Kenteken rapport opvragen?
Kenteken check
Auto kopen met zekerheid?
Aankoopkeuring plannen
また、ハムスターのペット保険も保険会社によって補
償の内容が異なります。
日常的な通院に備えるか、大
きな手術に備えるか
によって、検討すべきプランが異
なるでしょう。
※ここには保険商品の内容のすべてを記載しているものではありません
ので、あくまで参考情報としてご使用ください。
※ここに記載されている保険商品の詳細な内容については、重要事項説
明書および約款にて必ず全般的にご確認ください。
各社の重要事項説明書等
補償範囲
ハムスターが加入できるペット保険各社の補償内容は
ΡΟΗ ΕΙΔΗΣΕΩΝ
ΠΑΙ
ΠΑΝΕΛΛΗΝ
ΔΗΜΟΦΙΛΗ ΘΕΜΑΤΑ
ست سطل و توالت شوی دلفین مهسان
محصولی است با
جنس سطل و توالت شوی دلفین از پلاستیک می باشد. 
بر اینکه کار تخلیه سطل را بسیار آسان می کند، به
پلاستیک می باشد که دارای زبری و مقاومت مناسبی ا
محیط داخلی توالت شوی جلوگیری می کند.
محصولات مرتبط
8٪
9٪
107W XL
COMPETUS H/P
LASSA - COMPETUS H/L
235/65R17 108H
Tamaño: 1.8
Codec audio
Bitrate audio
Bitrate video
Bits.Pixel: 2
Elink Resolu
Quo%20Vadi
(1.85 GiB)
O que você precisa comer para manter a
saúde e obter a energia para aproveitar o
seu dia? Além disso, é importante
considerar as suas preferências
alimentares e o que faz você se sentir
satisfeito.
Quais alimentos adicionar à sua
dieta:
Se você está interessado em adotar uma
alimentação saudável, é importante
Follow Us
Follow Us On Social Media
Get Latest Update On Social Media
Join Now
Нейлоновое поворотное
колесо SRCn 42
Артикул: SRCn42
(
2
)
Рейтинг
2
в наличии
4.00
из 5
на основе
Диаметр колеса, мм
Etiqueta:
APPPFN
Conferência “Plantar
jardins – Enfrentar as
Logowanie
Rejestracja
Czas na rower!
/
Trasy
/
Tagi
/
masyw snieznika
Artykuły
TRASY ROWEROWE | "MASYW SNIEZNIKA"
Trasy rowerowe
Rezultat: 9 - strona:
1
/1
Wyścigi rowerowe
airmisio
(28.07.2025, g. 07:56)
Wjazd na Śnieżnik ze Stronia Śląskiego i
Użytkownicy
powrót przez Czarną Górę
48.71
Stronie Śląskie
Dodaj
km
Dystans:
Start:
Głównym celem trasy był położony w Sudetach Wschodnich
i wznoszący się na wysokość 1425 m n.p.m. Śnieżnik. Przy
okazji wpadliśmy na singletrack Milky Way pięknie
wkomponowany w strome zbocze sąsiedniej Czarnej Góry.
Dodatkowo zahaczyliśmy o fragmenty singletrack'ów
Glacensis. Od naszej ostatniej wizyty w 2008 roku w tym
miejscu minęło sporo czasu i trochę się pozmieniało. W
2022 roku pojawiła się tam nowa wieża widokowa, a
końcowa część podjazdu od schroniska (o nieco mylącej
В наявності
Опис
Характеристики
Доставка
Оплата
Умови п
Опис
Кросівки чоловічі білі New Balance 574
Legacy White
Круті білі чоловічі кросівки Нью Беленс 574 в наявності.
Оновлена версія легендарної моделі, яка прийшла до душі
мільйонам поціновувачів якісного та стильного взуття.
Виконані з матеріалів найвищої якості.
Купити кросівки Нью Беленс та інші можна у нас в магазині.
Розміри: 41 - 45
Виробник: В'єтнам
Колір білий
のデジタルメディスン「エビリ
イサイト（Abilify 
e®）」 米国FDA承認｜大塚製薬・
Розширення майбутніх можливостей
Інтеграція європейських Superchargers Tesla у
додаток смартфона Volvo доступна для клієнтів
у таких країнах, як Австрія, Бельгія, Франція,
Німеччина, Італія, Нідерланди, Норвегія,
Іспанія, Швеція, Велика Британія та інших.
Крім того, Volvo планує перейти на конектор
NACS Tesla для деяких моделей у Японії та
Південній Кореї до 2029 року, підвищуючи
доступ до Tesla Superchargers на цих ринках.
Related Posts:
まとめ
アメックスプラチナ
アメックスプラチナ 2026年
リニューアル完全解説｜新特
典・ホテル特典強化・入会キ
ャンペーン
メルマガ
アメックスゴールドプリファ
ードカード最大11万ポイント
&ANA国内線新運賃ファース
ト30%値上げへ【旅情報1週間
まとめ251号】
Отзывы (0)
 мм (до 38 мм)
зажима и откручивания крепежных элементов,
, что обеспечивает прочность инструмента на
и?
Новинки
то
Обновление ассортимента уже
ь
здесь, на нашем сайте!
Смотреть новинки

☆ ☆ ☆ ☆ ☆

* [Work to complete] Among the records above, a stretch begins at the line containing "ΔΗΜΟΦΙΛΗ ΘΕΜΑΤΑ" and ends at the line containing "alimentares e o que faz você se sentir". Restate that stretch word for word, and nothing else.

* [Exercise result]
ΔΗΜΟΦΙΛΗ ΘΕΜΑΤΑ
ست سطل و توالت شوی دلفین مهسان
محصولی است با
جنس سطل و توالت شوی دلفین از پلاستیک می باشد. 
بر اینکه کار تخلیه سطل را بسیار آسان می کند، به
پلاستیک می باشد که دارای زبری و مقاومت مناسبی ا
محیط داخلی توالت شوی جلوگیری می کند.
محصولات مرتبط
8٪
9٪
107W XL
COMPETUS H/P
LASSA - COMPETUS H/L
235/65R17 108H
Tamaño: 1.8
Codec audio
Bitrate audio
Bitrate video
Bits.Pixel: 2
Elink Resolu
Quo%20Vadi
(1.85 GiB)
O que você precisa comer para manter a
saúde e obter a energia para aproveitar o
seu dia? Além disso, é importante
considerar as suas preferências
alimentares e o que faz você se sentir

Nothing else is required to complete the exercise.